-- Task requirements --
Please return every record below exactly as it stands.

============================================================

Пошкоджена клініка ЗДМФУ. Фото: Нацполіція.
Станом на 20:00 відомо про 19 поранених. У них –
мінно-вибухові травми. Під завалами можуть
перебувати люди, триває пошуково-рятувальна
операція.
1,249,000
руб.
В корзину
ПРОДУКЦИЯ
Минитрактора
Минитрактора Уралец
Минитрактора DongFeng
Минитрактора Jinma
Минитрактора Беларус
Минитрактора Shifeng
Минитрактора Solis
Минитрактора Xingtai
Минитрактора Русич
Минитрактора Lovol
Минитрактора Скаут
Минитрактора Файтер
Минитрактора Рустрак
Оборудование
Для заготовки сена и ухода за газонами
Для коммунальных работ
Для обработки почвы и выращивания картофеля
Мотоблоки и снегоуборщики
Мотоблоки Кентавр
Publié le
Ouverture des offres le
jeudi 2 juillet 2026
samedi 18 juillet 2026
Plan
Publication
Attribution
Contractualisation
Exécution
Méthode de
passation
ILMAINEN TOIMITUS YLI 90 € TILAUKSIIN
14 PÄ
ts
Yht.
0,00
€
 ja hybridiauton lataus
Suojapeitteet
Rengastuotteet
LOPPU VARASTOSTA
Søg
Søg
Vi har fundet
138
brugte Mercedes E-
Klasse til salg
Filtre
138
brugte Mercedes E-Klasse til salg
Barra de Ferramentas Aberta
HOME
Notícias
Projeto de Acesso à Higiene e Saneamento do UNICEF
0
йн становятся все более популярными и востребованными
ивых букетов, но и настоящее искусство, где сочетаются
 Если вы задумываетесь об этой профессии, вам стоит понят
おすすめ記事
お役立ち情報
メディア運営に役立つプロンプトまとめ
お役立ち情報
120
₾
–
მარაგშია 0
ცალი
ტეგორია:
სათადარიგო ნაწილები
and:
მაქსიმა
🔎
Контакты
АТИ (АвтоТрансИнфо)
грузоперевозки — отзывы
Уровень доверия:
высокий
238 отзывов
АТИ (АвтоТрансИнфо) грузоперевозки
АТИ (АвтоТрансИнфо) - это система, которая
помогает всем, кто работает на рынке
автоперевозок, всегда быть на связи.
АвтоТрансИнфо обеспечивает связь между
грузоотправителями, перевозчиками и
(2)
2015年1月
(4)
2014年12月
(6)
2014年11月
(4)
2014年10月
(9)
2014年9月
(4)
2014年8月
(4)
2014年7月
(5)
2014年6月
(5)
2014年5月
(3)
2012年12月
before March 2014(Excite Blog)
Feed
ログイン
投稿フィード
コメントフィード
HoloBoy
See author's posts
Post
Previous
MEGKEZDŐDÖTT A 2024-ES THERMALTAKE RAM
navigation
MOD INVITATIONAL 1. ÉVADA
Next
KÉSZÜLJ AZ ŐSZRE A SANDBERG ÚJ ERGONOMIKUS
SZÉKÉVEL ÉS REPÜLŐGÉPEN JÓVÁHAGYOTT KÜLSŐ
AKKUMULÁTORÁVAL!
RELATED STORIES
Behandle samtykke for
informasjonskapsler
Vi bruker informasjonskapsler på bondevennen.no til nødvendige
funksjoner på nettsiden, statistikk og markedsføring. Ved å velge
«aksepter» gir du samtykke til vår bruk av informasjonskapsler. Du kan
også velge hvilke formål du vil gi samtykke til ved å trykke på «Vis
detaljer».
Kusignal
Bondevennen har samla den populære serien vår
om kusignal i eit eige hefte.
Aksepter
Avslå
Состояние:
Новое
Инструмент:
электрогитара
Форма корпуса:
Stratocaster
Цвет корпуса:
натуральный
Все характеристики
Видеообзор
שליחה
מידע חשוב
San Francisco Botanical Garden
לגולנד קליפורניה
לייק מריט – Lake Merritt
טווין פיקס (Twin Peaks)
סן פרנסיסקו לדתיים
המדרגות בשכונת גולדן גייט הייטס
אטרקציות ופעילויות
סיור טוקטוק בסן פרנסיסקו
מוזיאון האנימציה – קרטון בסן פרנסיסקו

============================================================

-- The answer --
Пошкоджена клініка ЗДМФУ. Фото: Нацполіція.
Станом на 20:00 відомо про 19 поранених. У них –
мінно-вибухові травми. Під завалами можуть
перебувати люди, триває пошуково-рятувальна
операція.
1,249,000
руб.
В корзину
ПРОДУКЦИЯ
Минитрактора
Минитрактора Уралец
Минитрактора DongFeng
Минитрактора Jinma
Минитрактора Беларус
Минитрактора Shifeng
Минитрактора Solis
Минитрактора Xingtai
Минитрактора Русич
Минитрактора Lovol
Минитрактора Скаут
Минитрактора Файтер
Минитрактора Рустрак
Оборудование
Для заготовки сена и ухода за газонами
Для коммунальных работ
Для обработки почвы и выращивания картофеля
Мотоблоки и снегоуборщики
Мотоблоки Кентавр
Publié le
Ouverture des offres le
jeudi 2 juillet 2026
samedi 18 juillet 2026
Plan
Publication
Attribution
Contractualisation
Exécution
Méthode de
passation
ILMAINEN TOIMITUS YLI 90 € TILAUKSIIN
14 PÄ
ts
Yht.
0,00
€
 ja hybridiauton lataus
Suojapeitteet
Rengastuotteet
LOPPU VARASTOSTA
Søg
Søg
Vi har fundet
138
brugte Mercedes E-
Klasse til salg
Filtre
138
brugte Mercedes E-Klasse til salg
Barra de Ferramentas Aberta
HOME
Notícias
Projeto de Acesso à Higiene e Saneamento do UNICEF
0
йн становятся все более популярными и востребованными
ивых букетов, но и настоящее искусство, где сочетаются
 Если вы задумываетесь об этой профессии, вам стоит понят
おすすめ記事
お役立ち情報
メディア運営に役立つプロンプトまとめ
お役立ち情報
120
₾
–
მარაგშია 0
ცალი
ტეგორია:
სათადარიგო ნაწილები
and:
მაქსიმა
🔎
Контакты
АТИ (АвтоТрансИнфо)
грузоперевозки — отзывы
Уровень доверия:
высокий
238 отзывов
АТИ (АвтоТрансИнфо) грузоперевозки
АТИ (АвтоТрансИнфо) - это система, которая
помогает всем, кто работает на рынке
автоперевозок, всегда быть на связи.
АвтоТрансИнфо обеспечивает связь между
грузоотправителями, перевозчиками и
(2)
2015年1月
(4)
2014年12月
(6)
2014年11月
(4)
2014年10月
(9)
2014年9月
(4)
2014年8月
(4)
2014年7月
(5)
2014年6月
(5)
2014年5月
(3)
2012年12月
before March 2014(Excite Blog)
Feed
ログイン
投稿フィード
コメントフィード
HoloBoy
See author's posts
Post
Previous
MEGKEZDŐDÖTT A 2024-ES THERMALTAKE RAM
navigation
MOD INVITATIONAL 1. ÉVADA
Next
KÉSZÜLJ AZ ŐSZRE A SANDBERG ÚJ ERGONOMIKUS
SZÉKÉVEL ÉS REPÜLŐGÉPEN JÓVÁHAGYOTT KÜLSŐ
AKKUMULÁTORÁVAL!
RELATED STORIES
Behandle samtykke for
informasjonskapsler
Vi bruker informasjonskapsler på bondevennen.no til nødvendige
funksjoner på nettsiden, statistikk og markedsføring. Ved å velge
«aksepter» gir du samtykke til vår bruk av informasjonskapsler. Du kan
også velge hvilke formål du vil gi samtykke til ved å trykke på «Vis
detaljer».
Kusignal
Bondevennen har samla den populære serien vår
om kusignal i eit eige hefte.
Aksepter
Avslå
Состояние:
Новое
Инструмент:
электрогитара
Форма корпуса:
Stratocaster
Цвет корпуса:
натуральный
Все характеристики
Видеообзор
שליחה
מידע חשוב
San Francisco Botanical Garden
לגולנד קליפורניה
לייק מריט – Lake Merritt
טווין פיקס (Twin Peaks)
סן פרנסיסקו לדתיים
המדרגות בשכונת גולדן גייט הייטס
אטרקציות ופעילויות
סיור טוקטוק בסן פרנסיסקו
מוזיאון האנימציה – קרטון בסן פרנסיסקו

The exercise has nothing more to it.